Segment Start: Records to use

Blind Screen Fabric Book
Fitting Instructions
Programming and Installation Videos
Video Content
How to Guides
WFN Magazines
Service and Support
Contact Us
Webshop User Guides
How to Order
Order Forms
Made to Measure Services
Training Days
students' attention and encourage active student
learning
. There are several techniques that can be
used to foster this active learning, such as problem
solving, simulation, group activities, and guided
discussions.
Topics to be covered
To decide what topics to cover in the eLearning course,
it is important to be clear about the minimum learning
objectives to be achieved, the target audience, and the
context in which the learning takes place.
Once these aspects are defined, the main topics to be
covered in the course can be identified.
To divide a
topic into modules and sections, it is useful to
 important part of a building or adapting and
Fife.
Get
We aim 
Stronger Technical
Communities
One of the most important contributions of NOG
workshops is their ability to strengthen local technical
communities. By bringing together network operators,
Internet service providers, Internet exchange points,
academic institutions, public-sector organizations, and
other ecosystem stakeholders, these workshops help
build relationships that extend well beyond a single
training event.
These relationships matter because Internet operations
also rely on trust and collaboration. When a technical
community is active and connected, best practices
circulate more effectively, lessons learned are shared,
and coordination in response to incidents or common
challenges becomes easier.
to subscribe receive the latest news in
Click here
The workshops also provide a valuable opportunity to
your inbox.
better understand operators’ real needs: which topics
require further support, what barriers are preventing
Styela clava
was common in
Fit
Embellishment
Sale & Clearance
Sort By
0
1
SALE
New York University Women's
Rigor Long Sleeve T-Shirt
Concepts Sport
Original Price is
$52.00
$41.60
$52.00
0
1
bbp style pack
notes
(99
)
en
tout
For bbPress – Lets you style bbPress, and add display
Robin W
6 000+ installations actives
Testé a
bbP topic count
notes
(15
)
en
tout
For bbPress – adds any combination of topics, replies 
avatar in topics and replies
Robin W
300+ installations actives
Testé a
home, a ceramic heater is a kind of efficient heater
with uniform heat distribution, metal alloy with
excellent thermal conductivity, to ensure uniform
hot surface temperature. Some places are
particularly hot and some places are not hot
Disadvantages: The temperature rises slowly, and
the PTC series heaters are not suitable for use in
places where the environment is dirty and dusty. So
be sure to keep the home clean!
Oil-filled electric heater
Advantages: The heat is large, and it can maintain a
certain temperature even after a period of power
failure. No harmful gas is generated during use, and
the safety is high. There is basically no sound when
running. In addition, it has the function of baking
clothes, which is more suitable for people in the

Segment End: Records to use

What is needed:
Every single entry is to be retyped exactly.

Output of the task:
Blind Screen Fabric Book
Fitting Instructions
Programming and Installation Videos
Video Content
How to Guides
WFN Magazines
Service and Support
Contact Us
Webshop User Guides
How to Order
Order Forms
Made to Measure Services
Training Days
students' attention and encourage active student
learning
. There are several techniques that can be
used to foster this active learning, such as problem
solving, simulation, group activities, and guided
discussions.
Topics to be covered
To decide what topics to cover in the eLearning course,
it is important to be clear about the minimum learning
objectives to be achieved, the target audience, and the
context in which the learning takes place.
Once these aspects are defined, the main topics to be
covered in the course can be identified.
To divide a
topic into modules and sections, it is useful to
 important part of a building or adapting and
Fife.
Get
We aim 
Stronger Technical
Communities
One of the most important contributions of NOG
workshops is their ability to strengthen local technical
communities. By bringing together network operators,
Internet service providers, Internet exchange points,
academic institutions, public-sector organizations, and
other ecosystem stakeholders, these workshops help
build relationships that extend well beyond a single
training event.
These relationships matter because Internet operations
also rely on trust and collaboration. When a technical
community is active and connected, best practices
circulate more effectively, lessons learned are shared,
and coordination in response to incidents or common
challenges becomes easier.
to subscribe receive the latest news in
Click here
The workshops also provide a valuable opportunity to
your inbox.
better understand operators’ real needs: which topics
require further support, what barriers are preventing
Styela clava
was common in
Fit
Embellishment
Sale & Clearance
Sort By
0
1
SALE
New York University Women's
Rigor Long Sleeve T-Shirt
Concepts Sport
Original Price is
$52.00
$41.60
$52.00
0
1
bbp style pack
notes
(99
)
en
tout
For bbPress – Lets you style bbPress, and add display
Robin W
6 000+ installations actives
Testé a
bbP topic count
notes
(15
)
en
tout
For bbPress – adds any combination of topics, replies 
avatar in topics and replies
Robin W
300+ installations actives
Testé a
home, a ceramic heater is a kind of efficient heater
with uniform heat distribution, metal alloy with
excellent thermal conductivity, to ensure uniform
hot surface temperature. Some places are
particularly hot and some places are not hot
Disadvantages: The temperature rises slowly, and
the PTC series heaters are not suitable for use in
places where the environment is dirty and dusty. So
be sure to keep the home clean!
Oil-filled electric heater
Advantages: The heat is large, and it can maintain a
certain temperature even after a period of power
failure. No harmful gas is generated during use, and
the safety is high. There is basically no sound when
running. In addition, it has the function of baking
clothes, which is more suitable for people in the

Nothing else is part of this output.